Marcie directed a curious look in the direction of said kitchen windows, then to the fence. “Impossible,” she determined. “Unless you’re superwoman and you have X-ray vision.”
“Oh, all right. I happened to be hanging up my laundry just now, and I heard a strange noise so I glanced over and saw them at it. I should have said something, but I don’t like to stick my nose in other people’s business.”
“See!” said Ted triumphantly “What did I tell you?”
“So you saw them and you said nothing?” asked Marcie, still continuing suspicious.
“I’m telling you now, aren’t I?”
“You saw the thieves and you didn’t tell me?” asked Tex, sounding disappointed. Whether he was disappointed because Ted wasn’t a thief, or because his wife hadn’t confided in him was hard to tell at this point.
“Look, you’re all wasting time,” said Marge, gesturing to the pile of gnomes. “You should be going after those thieves instead of standing around here arguing.”
“She’s right,” said Ted. And to show his neighbor that he wasn’t one for holding a grudge, he added, “Let’s go get them, Tex.”
And before our very eyes, the mild-mannered accountant jumped the fence!

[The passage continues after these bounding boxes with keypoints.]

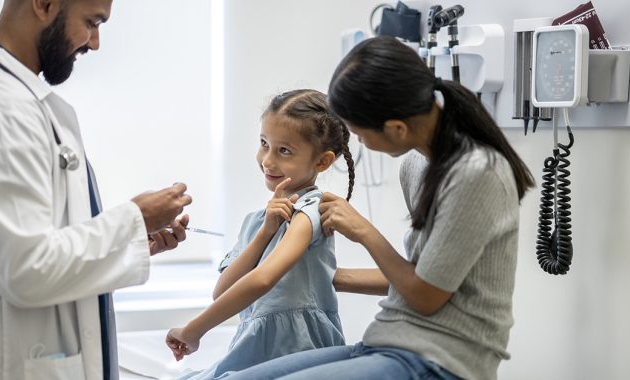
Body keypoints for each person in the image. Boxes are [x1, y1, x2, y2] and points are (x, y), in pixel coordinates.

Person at [224, 36, 536, 380]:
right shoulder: (416, 166)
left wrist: (364, 232)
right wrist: (322, 276)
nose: (359, 142)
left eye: (359, 132)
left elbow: (426, 296)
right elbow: (418, 276)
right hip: (387, 341)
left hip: (444, 359)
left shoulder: (478, 174)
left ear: (397, 128)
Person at [0, 1, 192, 379]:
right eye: (92, 22)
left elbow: (36, 240)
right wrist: (133, 219)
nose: (94, 43)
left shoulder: (16, 101)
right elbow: (26, 269)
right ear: (44, 4)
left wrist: (130, 239)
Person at [165, 89, 356, 379]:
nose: (267, 160)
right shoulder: (257, 221)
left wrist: (194, 330)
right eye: (264, 144)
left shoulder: (312, 209)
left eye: (284, 151)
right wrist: (264, 233)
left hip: (300, 348)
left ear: (322, 162)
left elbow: (265, 278)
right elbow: (222, 291)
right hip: (256, 346)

Or at least he would have, if he was a lissome deer and not a pudgy accountant. As it was, he got stuck halfway and was dangling, the fence painfully poking his midsection.
“Marcie?” he said in a strangled voice. “Please help.”
Chapter 30
It was clear to me that things were hotting up in Hampton Cove. Odelia had given us an update on where she stood with the investigation, and there had been a couple of startling developments, one of which was Jacqueline Goossens coming forward and revealing that Dan had told her he was soon coming into the possession of an object that would blow Jack Warner and his Society out of the water once and for all.
It pretty much sealed the deal, as far as I was concerned: as everyone knows, collectors are often unhinged, and will go to any means to lay their sweaty little paws on the object that will complete their collection. And Dan was just such a collector when it came to all things Maria Power.
And then of course there was the mysterious affair of the gnome thieves, who’d almost been caught by Ted Trapper, if only the latter had been a little lighter on his feet, and a little slimmer around the tummy.
But the most important development, as far as I was concerned, was of course the arrival of our very own secret weapon in the form of Elsa.
So it was with a sense of breathless anticipation that I explained to Harriet and Brutus that a solution to the mouse problem might finally be at paw, and as we all gazed with awe at the tiny mouse, who’d hitherto belonged to Maria Power, I don’t think there had ever been, in the whole history of felinity, four cats filled with more abject admiration for a single mouse than we were right now.
“Do you want some more cheese?” asked Harriet with a reverence I’d never thought her capable.
“Are you quite comfortable on that cushion?” asked Brutus. “Do you want me to fluff it up for you?”
“No, I’m fine,” said Elsa, nibbling her piece of cheese daintily, while stretched out on my favorite pillow, which I’d gratefully offered her.